Im Weiteren wurden die Patienten der Stadien 0 bis 2 (Linksherzerkrankung) zu einer Staging-Gruppe A und die Stadien 3 bis 4 (zusätzlich Pulmonale Hypertonie / Rechtsherzerkrankung) zu einer Staging-Gruppe B zusammengefasst. Zur Detektion von Depressivität und Angst nutzten wir die gut etablierte Hospital Anxiety and Depression Scale for Germany (HADS-D), wobei für Depressivität und Angst ein cut-off -Wert von 8 Punkten galt. Außerdem erhoben wir weitere Parameter der Lebensqualität wie den EQ-5D-5L-Fragebogen einschließlich der visuell analog scale (EQ-VAS) und die clinical frailty scale (CFS) und untersuchten funktionelle Parameter wie brain natriuretic peptide (BNP) und den 6-Minuten-Gehtest (SMWT). Alle Werte wurden vor TAVI (Baseline) sowie 6 Wochen, 6 und 12 Monate nach TAVI dokumentiert.
Ergebnisse
Von unseren Patienten, die ein typisches TAVI-Kollektiv repräsentieren, wurden 168 (75 %) der Staging-Gruppe A und 56 Patienten (25 %) der Staging-Gruppe B zugeordnet. Im Vergleich dieser beiden Gruppen zeigten sich von den untersuchten Parametern lediglich die BNP-Serumspiegel signifikant unterschiedlich mit, erwartungsgemäß, deutlich höheren Werten in Gruppe B.

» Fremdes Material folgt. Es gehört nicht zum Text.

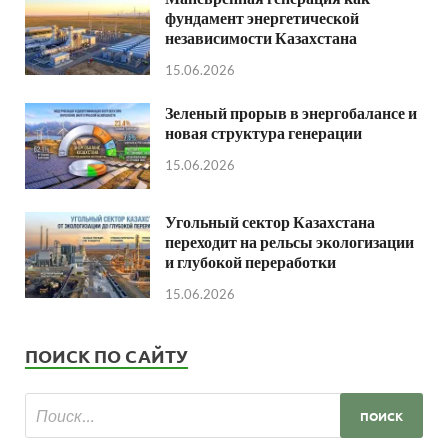
фундамент энергетической
независимости Казахстана
15.06.2026
Зеленый прорыв в энергобалансе и
новая структура генерации
15.06.2026
Угольный сектор Казахстана
переходит на рельсы экологизации
и глубокой переработки
15.06.2026
ПОИСК ПО САЙТУ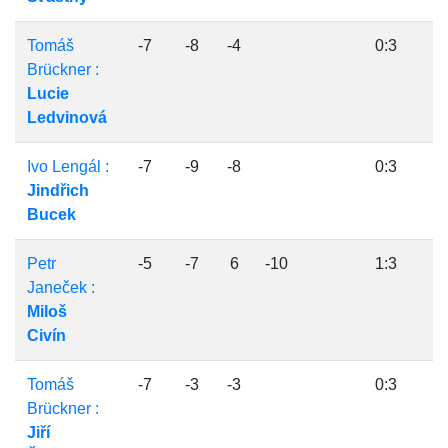
Tomáš
-7
-8
-4
0:3
Brückner :
Lucie
Ledvinová
Ivo Lengál :
-7
-9
-8
0:3
Jindřich
Bucek
Petr
-5
-7
6
-10
1:3
Janeček :
Miloš
Civín
Tomáš
-7
-3
-3
0:3
Brückner :
Jiří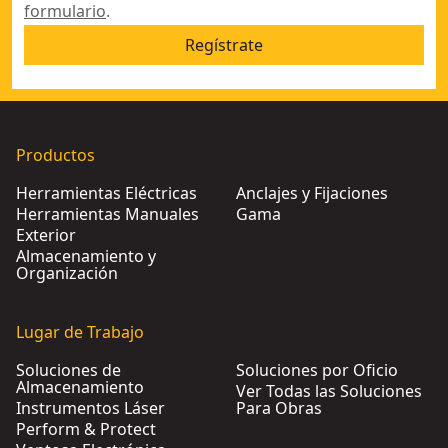
formulario
.
Regístrate
Productos
Herramientas Eléctricas
Anclajes y Fijaciones
Herramientas Manuales
Gama
Exterior
Almacenamiento y
Organización
Lugar de Trabajo
Soluciones de
Soluciones por Oficio
Almacenamiento
Ver Todas las Soluciones
Instrumentos Láser
Para Obras
Perform & Protect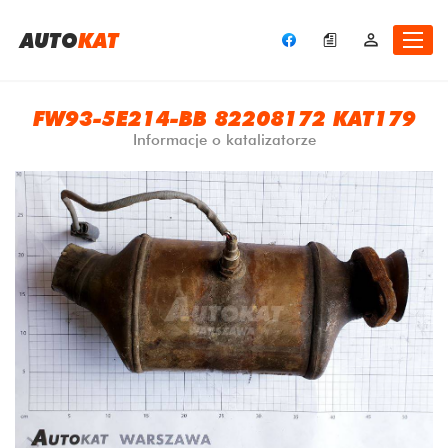
A
UTO
KAT
FW93-5E214-BB 82208172 KAT179
Informacje o katalizatorze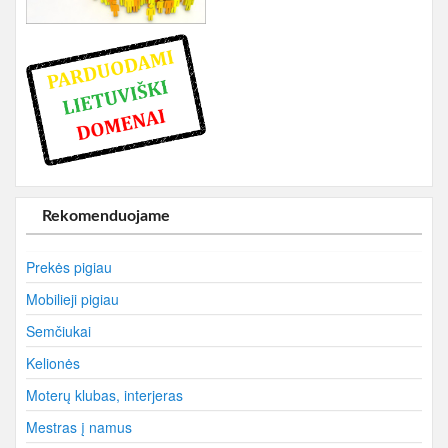
Rekomenduojame
Prekės pigiau
Mobilieji pigiau
Semčiukai
Kelionės
Moterų klubas, interjeras
Mestras į namus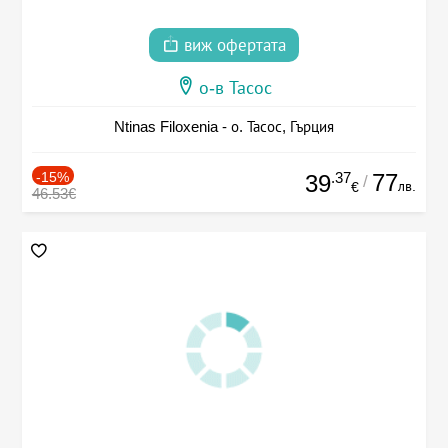
виж офертата
о-в Тасос
Ntinas Filoxenia - о. Тасос, Гърция
-15%
.37
77
39
/
лв.
€
46.53€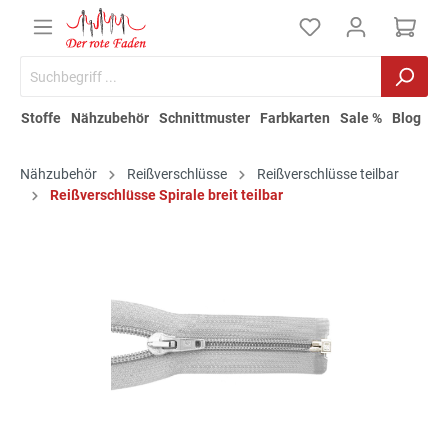
Stoffe
Nähzubehör
Schnittmuster
Farbkarten
Sale %
Blog
Nähzubehör
Reißverschlüsse
Reißverschlüsse teilbar
Reißverschlüsse Spirale breit teilbar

Pathologische Werte für Depression im HADS-D fanden sich initial im Gesamtkollektiv bei 57/224 Patienten (25,5 %) und, getrennt bewertet, in Gruppe A bei 44/168 Patientin (26,2 %) sowie in Gruppe B bei 13/56 Patienten (23,2 %). Auch das semiquantitative Punkte-Niveau der Patienten mit erhöhter Depressivität im HADS-D zeigte keinen Unterschied zwischen Gruppe A (10,2±2,5) und Gruppe B (10,8±2,4; p=n.s.). Allerdings wiesen Patienten mit erhöhter Depressivität sowohl in Gruppe A als auch in Gruppe B im Vergleich zu nicht depressiven Patienten vor TAVI signifikant schlechtere Werte in den erhobenen Lebensqualitätsparametern auf.

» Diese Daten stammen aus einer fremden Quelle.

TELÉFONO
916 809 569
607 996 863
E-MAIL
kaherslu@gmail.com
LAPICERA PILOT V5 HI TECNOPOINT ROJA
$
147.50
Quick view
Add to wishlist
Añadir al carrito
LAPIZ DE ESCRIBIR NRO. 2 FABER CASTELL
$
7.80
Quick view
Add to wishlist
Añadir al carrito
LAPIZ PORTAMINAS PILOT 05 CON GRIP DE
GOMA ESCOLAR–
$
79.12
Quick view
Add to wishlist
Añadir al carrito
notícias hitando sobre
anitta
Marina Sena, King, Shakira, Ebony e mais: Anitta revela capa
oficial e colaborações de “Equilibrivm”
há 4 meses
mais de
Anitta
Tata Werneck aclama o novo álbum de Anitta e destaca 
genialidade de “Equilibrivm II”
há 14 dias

In der Verlaufsbeobachtung zeigte sich interessanterweise, dass Patienten mit initial pathologischen Werten für Depressivität eine signifikante und stabile Verbesserung ihrer depressiven Stimmungslage nach erfolgter TAVI erlebten und dies unabhängig vom initialen Stadium des extravalvulären kardialen Schadens war. Dabei fand sich diese signifikante Verbesserung bei depressiven Patienten der Gruppe A bereits im 6-Wochen-Verlauf (p<0,001), bei den Patienten der Gruppe B war dies erst nach 6/12 Monaten nachweisbar (p= 0,040). Eine ähnliche Dynamik fand sich in den BNP-Serumspiegeln, bei denen wir bei Patienten in Gruppe A ebenfalls bereits nach 6 Wochen einen signifikanten Abfall konstatieren konnten (p<0,001) während dieser in Gruppe B erst nach 6 Monaten zu verzeichnen war (p=0,013) (Abb.2).
Fazit
Zusammenfassend haben unsere Studienergebnisse gezeigt, dass wir bei älteren Patienten mit hochgradiger symptomatischer Aortenklappenstenose, ähnlich wie z.B. bei Patienten mit schwerer Herzinsuffizienz, von einem hohen Anteil an (nicht diagnostizierter) Depressivität ausgehen müssen. Obwohl von nachweisbarer prognostischer Bedeutung, scheint nach unseren Beobachtungen das Ausmaß der extravalvulären kardialen Schädigung keinen Einfluss auf die Häufigkeit des Auftretens von Depressivität bzw. die subjektive Wahrnehmung der Krankheitsschwere zu haben. Im Gegensatz dazu wirkte sich eine vorhandene Depressivität deutlich auf die Parameter des EQ-5D-5L als gut validiertes Tool zur Erfassung der Lebensqualität aus. Interessanterweise führte die TAVI-Prozedur an sich, ohne zusätzliche pharmakologische oder psychologische Intervention, zu einer signifikanten stabilen Verbesserung des mentalen Befindens der depressiven Patienten beider Gruppen, die bei depressiven Patienten mit einer geringer ausgeprägten kardialen Schädigung bereits im 6 Wochen Verlauf, bei ausgeprägterer Schädigung erst nach 6 Monaten nachweisbar war.